Figure 1a: Tumour volume vs time: DEP® irinotecan + Erbitux® compared with irinotecan (Camptosar®) and Erbitux® in combination in a mouse xenograft (human colon cancer model) (p<0.001)[2]
Figure 1b: Kaplan-Meier survival curve: DEP® irinotecan + Erbitux® compared with irinotecan (Camptosar®) + Erbitux® in combination in a mouse xenograft (human colon cancer model). Survival curves for both high and low doses of DEP® irinotecan in combination with Erbitux® were significantly different to irinotecan (Camptosar®) + Erbitux® (p<0.001)
Study Methods
The xenograft study used an HT-29 cell line (irinotecan-refractory human colon cancer) and was conducted for Starpharma by an internationally recognized translational cancer group as part of a wider program of studies to assess DEP® conjugates in combination with other leading cancer drugs. A xenograft study uses human cancer cells, which are then implanted in a mouse, and is a well‑established means of assessing efficacy of anti-cancer therapies.
Balb/c mice were inoculated subcutaneously with the colon (HT-29) cell line (8 mice/group). Mice were dosed with saline (vehicle), DEP® irinotecan (low and high dose), and irinotecan (Camptosar®) (35 mg/kg) IV once per week and cetuximab (Erbitux® 25 mg/kg) IP twice per week. Irinotecan (Camptosar®) and cetuximab (Erbitux®) were dosed at the pre-determined maximum tolerated dose for the combination; however, DEP® irinotecan doses were approximately one third (low dose) and approximately two thirds (high dose) of the maximum tolerated dose for this combination.

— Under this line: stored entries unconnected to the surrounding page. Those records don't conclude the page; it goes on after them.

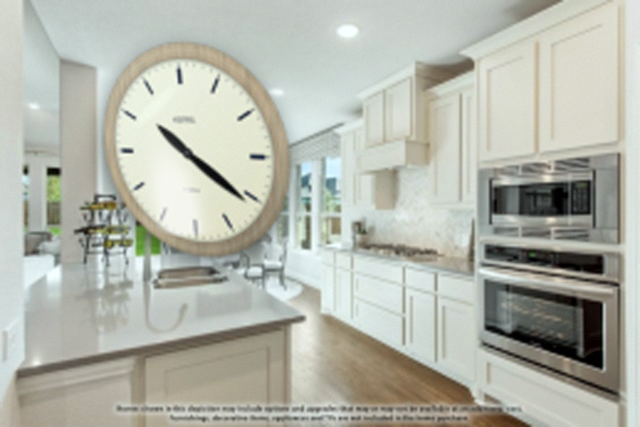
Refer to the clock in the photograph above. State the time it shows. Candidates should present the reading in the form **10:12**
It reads **10:21**
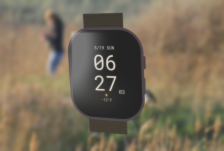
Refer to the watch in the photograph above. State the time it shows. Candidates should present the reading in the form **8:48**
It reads **6:27**
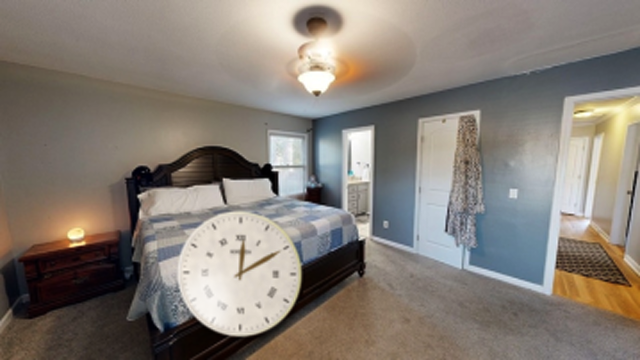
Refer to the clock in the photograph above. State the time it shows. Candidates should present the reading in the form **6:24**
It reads **12:10**
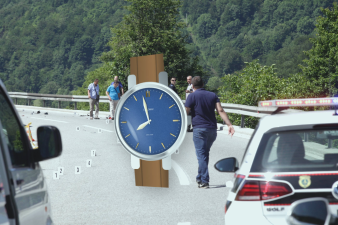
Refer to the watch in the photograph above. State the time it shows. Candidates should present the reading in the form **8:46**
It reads **7:58**
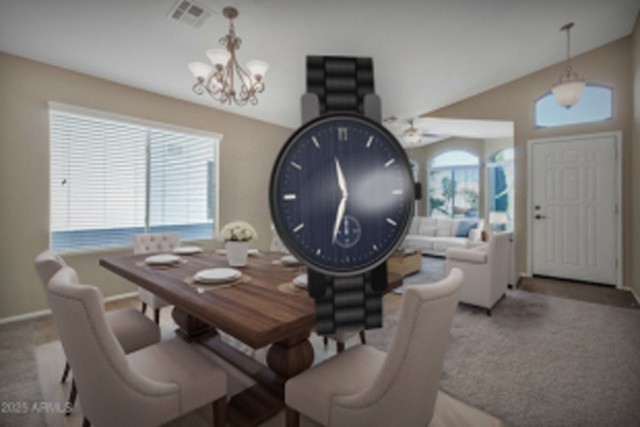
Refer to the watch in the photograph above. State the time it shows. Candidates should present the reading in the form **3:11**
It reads **11:33**
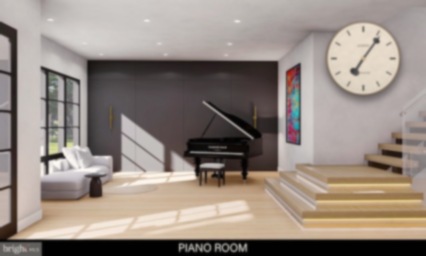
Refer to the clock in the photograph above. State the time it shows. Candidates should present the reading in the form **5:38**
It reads **7:06**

Tumour growth data were analysed in GraphPad Prism for ANOVA followed by Dunnett’s post-hoc test. The tumour volume data represent the mean ± standard error of the mean (SEM). Kaplan-Meier survival curves were analysed using the Log-rank (Mantel-Cox) test. (Note: If error bars do not display on the graphs, they are not visible because they are shorter than the height of the symbol.)
Download ASX Announcement: DEP irinotecan combination outperforms in refractory human colon cancer model (pdf, 214kb)
[1] Doses of DEP® irinotecan are not disclosed for intellectual property reasons.
[2] Irinotecan (Camptosar®) and DEP® irinotecan dosed IV weekly, Erbitux® dosed twice weekly IP.